Anlambilim (Semantik) Nedir?
Anlambilim (Semantik) Nedir?
Anlambilim (Alm. Semantik, Fr. semantique, İng. semantics): Dili anlam yönünden ele alan, göstergenin gösterilen bölümünü ya da içeriği eşsüremli (senkronik/betimsel) ve artsüremli (artzamanlı/tarihsel) açılardan inceleyen dilbilim dalı.
Anlama ilişkin sorunlar dilbilimi olduğu gibi felsefe, mantık, ruhbilim, toplumbilim, vb. dalları da çok yakından ilgilendirir.
Dilbilimsel anlambilim göstergenin gösterilen yanını ele alır, gösterenle gösterilen arasındaki bağıntıları, anlam düzleminde görülen değişimleri, dilsel yapıların içerik açısından ortaya çıkardıkları çeşitli sorunları inceler.
XIX. yüzyıl başlarında dil araştırmaları bağımsız bir kimlik kazanarak dilbilime katılmaya başladıktan sonra dilin evrimsel boyutu başlıca inceleme alanı olmuş, kuruluş aşamasındaki anlambilim de aynı yöntemsel eksene oturtulmuştur.

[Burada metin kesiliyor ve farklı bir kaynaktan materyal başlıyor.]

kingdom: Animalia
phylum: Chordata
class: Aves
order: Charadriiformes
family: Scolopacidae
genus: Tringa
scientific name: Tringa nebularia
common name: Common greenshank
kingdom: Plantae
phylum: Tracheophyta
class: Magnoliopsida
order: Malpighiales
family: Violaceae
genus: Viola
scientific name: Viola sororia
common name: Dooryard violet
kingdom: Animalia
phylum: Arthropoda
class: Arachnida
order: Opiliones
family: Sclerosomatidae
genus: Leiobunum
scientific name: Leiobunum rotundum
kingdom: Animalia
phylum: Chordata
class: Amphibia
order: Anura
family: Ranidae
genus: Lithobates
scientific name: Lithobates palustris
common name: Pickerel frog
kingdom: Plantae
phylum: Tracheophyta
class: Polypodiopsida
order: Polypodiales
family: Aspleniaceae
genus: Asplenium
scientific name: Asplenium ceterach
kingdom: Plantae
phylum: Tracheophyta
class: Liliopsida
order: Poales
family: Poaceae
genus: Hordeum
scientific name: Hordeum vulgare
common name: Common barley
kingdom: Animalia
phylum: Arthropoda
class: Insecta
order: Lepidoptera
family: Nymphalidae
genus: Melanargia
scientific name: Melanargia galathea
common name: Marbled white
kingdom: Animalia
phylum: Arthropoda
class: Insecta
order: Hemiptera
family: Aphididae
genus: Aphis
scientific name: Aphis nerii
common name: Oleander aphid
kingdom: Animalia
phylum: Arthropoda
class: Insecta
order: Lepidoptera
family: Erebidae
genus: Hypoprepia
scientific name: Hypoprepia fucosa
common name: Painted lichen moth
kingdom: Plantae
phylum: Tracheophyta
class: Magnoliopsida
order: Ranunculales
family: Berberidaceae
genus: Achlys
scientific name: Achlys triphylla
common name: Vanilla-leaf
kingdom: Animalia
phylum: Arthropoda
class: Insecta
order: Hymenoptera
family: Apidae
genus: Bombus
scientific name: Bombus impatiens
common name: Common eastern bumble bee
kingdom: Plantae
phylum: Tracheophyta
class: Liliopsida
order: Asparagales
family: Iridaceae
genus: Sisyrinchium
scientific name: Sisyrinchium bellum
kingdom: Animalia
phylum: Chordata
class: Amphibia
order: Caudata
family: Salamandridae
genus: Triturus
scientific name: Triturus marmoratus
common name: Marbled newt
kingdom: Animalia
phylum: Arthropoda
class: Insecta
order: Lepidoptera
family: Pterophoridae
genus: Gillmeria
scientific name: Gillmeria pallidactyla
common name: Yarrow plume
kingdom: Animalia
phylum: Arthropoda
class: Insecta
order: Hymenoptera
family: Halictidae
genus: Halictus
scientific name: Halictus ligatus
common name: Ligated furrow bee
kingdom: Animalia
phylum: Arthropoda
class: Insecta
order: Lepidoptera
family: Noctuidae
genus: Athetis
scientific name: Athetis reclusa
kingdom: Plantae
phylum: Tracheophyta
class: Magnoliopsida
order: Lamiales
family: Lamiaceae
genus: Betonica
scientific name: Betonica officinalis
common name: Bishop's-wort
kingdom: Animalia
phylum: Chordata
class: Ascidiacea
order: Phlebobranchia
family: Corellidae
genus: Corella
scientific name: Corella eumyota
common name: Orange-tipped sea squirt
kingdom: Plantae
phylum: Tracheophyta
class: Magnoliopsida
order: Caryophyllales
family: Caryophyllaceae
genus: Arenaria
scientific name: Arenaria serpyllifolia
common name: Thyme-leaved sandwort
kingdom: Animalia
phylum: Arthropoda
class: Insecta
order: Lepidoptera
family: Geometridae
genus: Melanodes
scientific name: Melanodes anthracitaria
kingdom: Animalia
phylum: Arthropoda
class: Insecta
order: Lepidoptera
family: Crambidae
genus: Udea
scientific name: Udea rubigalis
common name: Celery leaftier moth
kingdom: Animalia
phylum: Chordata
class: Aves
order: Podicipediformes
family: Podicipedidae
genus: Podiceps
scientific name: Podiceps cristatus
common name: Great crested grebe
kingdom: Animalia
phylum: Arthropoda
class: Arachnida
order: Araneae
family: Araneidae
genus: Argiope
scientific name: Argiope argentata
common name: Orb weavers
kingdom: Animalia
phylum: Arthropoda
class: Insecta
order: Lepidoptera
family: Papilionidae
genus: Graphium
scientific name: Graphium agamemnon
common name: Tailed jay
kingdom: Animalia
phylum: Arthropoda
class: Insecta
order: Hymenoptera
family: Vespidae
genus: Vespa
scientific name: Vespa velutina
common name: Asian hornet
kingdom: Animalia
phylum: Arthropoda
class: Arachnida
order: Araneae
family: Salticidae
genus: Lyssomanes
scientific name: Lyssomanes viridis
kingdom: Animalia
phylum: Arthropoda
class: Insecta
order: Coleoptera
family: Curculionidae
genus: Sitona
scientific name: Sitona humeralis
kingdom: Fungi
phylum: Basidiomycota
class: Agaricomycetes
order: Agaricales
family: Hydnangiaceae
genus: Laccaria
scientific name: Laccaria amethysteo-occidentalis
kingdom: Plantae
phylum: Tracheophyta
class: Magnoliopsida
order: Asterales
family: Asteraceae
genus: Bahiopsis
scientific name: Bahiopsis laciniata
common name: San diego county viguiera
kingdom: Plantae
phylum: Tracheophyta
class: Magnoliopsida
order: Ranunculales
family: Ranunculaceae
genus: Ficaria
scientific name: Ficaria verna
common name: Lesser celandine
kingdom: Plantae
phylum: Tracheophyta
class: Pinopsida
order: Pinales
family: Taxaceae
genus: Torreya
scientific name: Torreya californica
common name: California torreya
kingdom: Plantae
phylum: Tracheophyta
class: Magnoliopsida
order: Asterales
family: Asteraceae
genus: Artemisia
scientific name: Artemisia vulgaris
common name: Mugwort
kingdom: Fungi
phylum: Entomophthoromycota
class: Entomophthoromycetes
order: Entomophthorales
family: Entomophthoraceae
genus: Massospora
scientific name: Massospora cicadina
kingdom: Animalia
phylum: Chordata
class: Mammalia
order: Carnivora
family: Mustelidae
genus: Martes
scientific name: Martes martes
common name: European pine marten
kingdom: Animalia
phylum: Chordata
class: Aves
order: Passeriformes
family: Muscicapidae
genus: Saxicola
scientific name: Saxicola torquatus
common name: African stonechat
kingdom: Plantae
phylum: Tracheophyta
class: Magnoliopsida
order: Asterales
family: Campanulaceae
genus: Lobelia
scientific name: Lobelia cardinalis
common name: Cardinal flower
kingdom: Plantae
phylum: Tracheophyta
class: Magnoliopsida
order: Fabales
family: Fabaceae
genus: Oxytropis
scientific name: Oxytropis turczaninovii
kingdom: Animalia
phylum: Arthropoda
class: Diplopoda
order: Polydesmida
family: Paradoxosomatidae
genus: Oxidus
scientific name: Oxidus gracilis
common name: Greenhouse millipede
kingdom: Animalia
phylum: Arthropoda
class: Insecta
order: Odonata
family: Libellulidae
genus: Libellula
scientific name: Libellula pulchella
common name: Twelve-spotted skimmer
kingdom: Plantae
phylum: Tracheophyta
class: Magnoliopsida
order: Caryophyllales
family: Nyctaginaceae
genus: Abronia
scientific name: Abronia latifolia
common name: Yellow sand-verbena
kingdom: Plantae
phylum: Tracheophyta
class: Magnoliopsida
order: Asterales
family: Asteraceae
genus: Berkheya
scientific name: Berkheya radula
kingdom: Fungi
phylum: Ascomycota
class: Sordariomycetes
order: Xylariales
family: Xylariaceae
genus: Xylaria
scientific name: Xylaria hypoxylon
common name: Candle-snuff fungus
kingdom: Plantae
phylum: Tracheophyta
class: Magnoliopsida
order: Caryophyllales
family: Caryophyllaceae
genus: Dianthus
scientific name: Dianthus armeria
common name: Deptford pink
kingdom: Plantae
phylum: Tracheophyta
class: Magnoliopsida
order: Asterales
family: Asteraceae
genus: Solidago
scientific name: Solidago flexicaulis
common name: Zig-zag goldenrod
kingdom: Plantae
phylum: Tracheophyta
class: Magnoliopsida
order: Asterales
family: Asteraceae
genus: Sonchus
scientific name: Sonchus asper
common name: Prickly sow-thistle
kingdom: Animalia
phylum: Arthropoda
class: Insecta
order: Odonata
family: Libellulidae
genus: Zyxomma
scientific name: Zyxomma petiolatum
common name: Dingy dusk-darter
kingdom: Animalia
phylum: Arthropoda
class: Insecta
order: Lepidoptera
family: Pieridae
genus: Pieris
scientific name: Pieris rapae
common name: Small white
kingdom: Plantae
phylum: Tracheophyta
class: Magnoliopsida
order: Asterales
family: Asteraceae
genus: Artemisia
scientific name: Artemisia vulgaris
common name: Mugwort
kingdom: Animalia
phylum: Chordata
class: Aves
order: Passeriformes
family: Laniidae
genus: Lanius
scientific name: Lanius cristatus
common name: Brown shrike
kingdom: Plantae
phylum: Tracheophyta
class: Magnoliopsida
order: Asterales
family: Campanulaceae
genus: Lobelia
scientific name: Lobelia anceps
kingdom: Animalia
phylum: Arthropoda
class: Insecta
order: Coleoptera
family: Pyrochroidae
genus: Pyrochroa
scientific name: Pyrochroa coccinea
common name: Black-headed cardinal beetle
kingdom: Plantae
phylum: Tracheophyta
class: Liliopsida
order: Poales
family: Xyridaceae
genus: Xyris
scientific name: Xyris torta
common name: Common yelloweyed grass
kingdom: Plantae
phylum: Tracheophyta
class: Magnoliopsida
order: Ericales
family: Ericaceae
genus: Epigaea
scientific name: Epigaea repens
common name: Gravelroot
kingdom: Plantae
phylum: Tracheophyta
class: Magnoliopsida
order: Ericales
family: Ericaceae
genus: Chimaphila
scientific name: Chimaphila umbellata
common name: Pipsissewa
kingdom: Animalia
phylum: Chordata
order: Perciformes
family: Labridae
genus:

XX. yüzyıl başlarında dili kendi yapısı ve eşsüremli boyut içinde inceleme ilkesi geçerlik kazanınca, öbür dilbilim dallarına oranla daha geç olmakla birlikte, anlambilim de içkinlik düzlemine, dizge ya da yapı araştırmalarına yönelmeye başlamıştır. F. de Saussure’ün gösterdiği doğrultuyu izleyen Avrupalı dilbilimciler davranışçı Amerikan dilbiliminin anlam incelemesini dilbilim dışına itmesine karşın yapısal anlambilimi oluşturmuşlardır.
Jost Trier’in tanımladığı “alan” kavramı, XX. yüzyıl anlambiliminin büyük buluşları arasında yer alır. Günümüzde de temel nitelikli bir anlam özellikleri dizgesi aracılığıyla sözlüksel bütünleri, anlamsal yapıları betimlemek amacını güden bir dizi araştırma yapılmaktadır. Yapısal anlambilim, genellikle belli sayıda anlambirimciğe dayanarak anlambirimleri açıklamaya, bunların oluşturduğu yapıyı belirlemeye, anlamlı birimleri çözümlemeye yönelmektedir. Anlamsal alan, kavramsal alan, sözlüksel alan, yapısal dilbilim çerçevesinde dilin anlam boyutu enine boyuna irdelenmekte, dilsel değer üzerinde odaklaşan çalışmalar yapılmaktadır. Öte yandan, günümüzde kimi dilbilimcilerin önce en küçük anlamlı birimler düzleminde içeriğin belirlenmesi gerektiğini savunmalarına karşın (sözlüksel anlambilim) birçok dilbilimci anlamın tümce düzleminde de ele alınmasından yanadır (sözdizimsel anlambilim).
Gerçekte bu iki bakış açısı birbirini bütünlemektedir. Çağdaş anlambilimin, anlamlı birimlerin dizisel düzlemdeki özelliklerini inceleyen dal olmakla yetinmesi söz konusu olamaz. Öğelerin tümce içinde kurdukları bağıntıların anlamsal yönü de bu dalı yakından ilgilendirmektedir. Üretici-dönüşümsel dilbilim çerçevesinde Noam Chomsky’nin dilbilgisini Jerrold Jacob Katz, Jerry Alan Fodor, Paul Martin Postal bütünlemek amacıyla yorumlayıcı anlambilimi tasarlamışlardır. Amaç, sözcelerin dilbilgisel ve anlamsal ulamlarla anlam ayırıcı öğelerinin yanı sıra, bağdaşma kurallarını belirlemektir.
Anlamsal bileşen, yapı oluşturmayan, var olan yapıyı anlamsal özellikleriyle donatan bir bileşendir. Anlamsal bileşene ilişkin olarak üretici anlambilim (George P. Lakoff, James David McCawley), yorumlayıcı anlambilimin yetersizliğini göstermeye çalışmış, derin yapının anlamsal nitelikli olduğunu savunmuştur. Çağdaş dilbilim, bu anlambilim anlayışları arasındaki ayrımın sonuç olarak salt bir gösterim ayrılığı niteliği taşıdığını belirlemiştir.